How 16-year-old Naila Moloo is making waves as an environmental innovator
When Naila Moloo delivered a TEDx Talk on climate-saving tech last February, the inventions she name-checked were her own. The first was a wee, flexible solar panel; the second, a bioplastic made from duckweed, an aquatic plant. Moloo also discussed the butterfly effect, which posits that the faintest flap of the tiny creature’s wings could cause a tornado halfway around the world.
It’s a fitting metaphor for Moloo herself, who, at 16, is already making waves as an environmental innovator. Her body of work—which, along with the plastic and the solar panel, includes two fantasy novels—recently earned her a spot on the Women’s Executive Network’s list of Canada’s Most Powerful Women and, last April, a Woman of the Year honour from the DMZ, a business incubator at Toronto Metropolitan University.

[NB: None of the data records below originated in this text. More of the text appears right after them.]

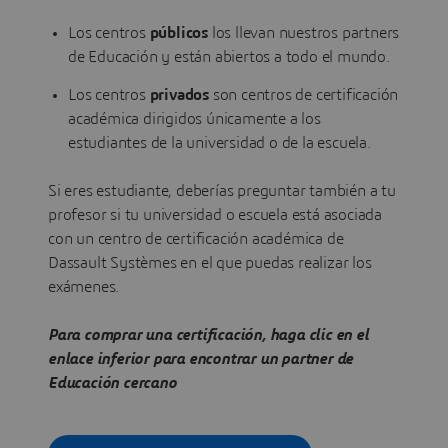
Los centros
públicos
los llevan nuestros partners
de Educación y están abiertos a todo el mundo.
Los centros
privados
son centros de certificación
académica dirigidos únicamente a los
estudiantes de la universidad o de la escuela.
Si eres estudiante, deberías preguntar también a tu
profesor si tu universidad o escuela está asociada
con un centro de certificación académica de
Dassault Systèmes en el que puedas realizar los
exámenes.
Para comprar una certificación, haga clic en el
enlace inferior para encontrar un partner de
Educación cercano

Growing up in Ottawa, Moloo was—shocker—a walking straight-A. “In Grade 5, while working on a project about geothermal energy, I was horrified by fossil-fuel statistics,” says Moloo. “That planted the seed for me to find my own solutions.” Three years later, Moloo competed in the Canada-Wide Science Fair with a project aimed at reducing teen mobile usage: a cautionary digital wallpaper for cellphones. (Its message: “Get off your phone.”) Moloo didn’t advance to the finals, but her work caught the attention of the Knowledge Society, or TKS, a 10-month after-school program that runs next-gen Canadian geniuses through a rigorous academic boot camp. Moloo received a full scholarship.

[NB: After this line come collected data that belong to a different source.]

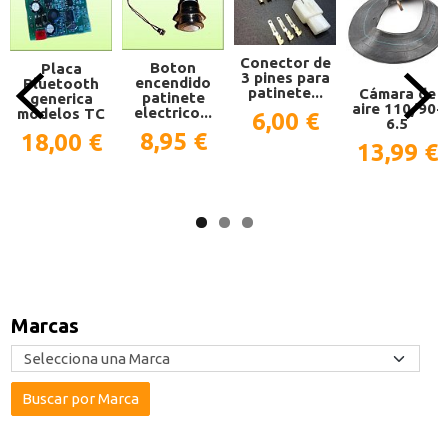
Conector de
Boton
Placa
3 pines para
encendido
Bluetooth
patinete...
Cámara de
patinete
generica
aire 110/90-
electrico...
modelos TC
6,00 €
6.5
8,95 €
18,00 €
13,99 €
Marcas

Moloo dreamed up her solar cell and duckweed concepts while navigating TKS’s heavy-duty course load. Where most solar panels are quite clunky, Moloo’s portable prototype is small enough to fit on an iPhone. As for the bioplastic, Moloo decided on duckweed, which is relatively cheap to harvest and can double its biomass every 24 hours. In May of 2021, she successfully pitched the premise to Denmark-based bioplastics company Pond Biomaterials, whose corporate partners include Adidas. Now, she spends her days off school developing her material remotely, in a lab at Carleton University.
During her other off-hours, Moloo plays basketball and preps for her SATs. (No doubt she’ll have her pick of schools.) Still, her growing suite of inventions is always top of mind. “One day, climate change will be the problem of today’s youth to solve,” she says. As ever, Moloo has a head start.